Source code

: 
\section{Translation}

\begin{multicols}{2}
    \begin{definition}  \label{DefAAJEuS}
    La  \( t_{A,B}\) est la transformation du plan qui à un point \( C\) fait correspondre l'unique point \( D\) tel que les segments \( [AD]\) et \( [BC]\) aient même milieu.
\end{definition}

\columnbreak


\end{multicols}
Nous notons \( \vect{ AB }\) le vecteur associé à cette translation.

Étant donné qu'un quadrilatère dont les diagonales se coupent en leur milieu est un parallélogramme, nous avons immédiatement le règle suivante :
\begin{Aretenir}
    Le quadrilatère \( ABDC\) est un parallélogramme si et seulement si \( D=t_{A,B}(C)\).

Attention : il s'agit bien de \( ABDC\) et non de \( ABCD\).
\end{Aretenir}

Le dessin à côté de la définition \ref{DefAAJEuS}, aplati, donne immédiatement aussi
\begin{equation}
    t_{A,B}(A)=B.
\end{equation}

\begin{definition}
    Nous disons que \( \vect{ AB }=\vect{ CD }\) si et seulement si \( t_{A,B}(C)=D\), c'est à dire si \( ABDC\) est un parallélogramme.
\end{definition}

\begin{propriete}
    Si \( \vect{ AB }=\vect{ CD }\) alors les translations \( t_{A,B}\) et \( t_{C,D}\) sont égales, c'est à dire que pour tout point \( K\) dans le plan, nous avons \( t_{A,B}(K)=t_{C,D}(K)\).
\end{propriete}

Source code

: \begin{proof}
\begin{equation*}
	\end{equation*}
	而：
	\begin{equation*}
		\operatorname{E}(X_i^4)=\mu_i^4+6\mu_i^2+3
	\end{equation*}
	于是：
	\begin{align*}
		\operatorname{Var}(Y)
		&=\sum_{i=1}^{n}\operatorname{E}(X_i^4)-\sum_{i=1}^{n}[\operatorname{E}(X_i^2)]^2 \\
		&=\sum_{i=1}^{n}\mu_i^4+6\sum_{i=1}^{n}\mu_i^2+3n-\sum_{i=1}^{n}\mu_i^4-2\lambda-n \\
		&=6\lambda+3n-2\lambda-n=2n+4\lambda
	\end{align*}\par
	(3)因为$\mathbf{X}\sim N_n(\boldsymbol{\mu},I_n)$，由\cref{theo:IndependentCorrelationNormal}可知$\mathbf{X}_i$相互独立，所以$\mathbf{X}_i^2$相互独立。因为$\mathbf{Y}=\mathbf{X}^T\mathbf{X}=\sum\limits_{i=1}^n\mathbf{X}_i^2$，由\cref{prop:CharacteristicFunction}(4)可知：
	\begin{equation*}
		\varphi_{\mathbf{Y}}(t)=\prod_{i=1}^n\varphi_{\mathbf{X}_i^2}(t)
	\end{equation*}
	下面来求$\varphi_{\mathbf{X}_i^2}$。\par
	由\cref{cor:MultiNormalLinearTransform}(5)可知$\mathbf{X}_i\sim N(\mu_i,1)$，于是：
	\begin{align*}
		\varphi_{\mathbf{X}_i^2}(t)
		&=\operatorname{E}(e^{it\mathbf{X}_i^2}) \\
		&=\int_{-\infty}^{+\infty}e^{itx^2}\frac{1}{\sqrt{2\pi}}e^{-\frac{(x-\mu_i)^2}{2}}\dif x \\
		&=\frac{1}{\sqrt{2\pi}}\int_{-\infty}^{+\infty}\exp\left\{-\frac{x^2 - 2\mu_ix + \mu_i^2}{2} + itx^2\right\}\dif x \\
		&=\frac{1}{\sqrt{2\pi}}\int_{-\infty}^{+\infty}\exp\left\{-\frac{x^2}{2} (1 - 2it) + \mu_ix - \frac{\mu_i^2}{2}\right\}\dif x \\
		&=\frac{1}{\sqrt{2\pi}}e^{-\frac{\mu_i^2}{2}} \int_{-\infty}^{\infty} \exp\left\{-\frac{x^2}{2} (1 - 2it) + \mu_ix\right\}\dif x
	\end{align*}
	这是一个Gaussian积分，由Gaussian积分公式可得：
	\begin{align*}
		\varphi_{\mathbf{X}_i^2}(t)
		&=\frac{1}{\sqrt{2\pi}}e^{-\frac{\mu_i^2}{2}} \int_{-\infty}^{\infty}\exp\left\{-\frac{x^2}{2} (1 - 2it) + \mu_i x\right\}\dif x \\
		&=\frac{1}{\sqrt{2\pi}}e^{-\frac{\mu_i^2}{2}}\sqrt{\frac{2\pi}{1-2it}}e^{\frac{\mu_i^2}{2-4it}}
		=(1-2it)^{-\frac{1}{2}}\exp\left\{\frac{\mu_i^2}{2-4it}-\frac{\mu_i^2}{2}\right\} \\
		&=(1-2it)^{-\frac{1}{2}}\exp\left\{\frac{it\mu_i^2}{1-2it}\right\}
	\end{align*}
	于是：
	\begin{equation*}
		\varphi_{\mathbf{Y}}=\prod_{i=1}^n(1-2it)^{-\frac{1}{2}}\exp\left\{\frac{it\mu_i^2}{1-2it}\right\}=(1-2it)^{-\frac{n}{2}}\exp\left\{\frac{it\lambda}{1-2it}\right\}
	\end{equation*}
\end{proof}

■ ■ ■ ■

- TASK INSTRUCTIONS -
Search the listing for the word "milieu". Copy every line in which it occurs.

- TASK RESPONSE -
    La  \( t_{A,B}\) est la transformation du plan qui à un point \( C\) fait correspondre l'unique point \( D\) tel que les segments \( [AD]\) et \( [BC]\) aient même milieu.
Étant donné qu'un quadrilatère dont les diagonales se coupent en leur milieu est un parallélogramme, nous avons immédiatement le règle suivante :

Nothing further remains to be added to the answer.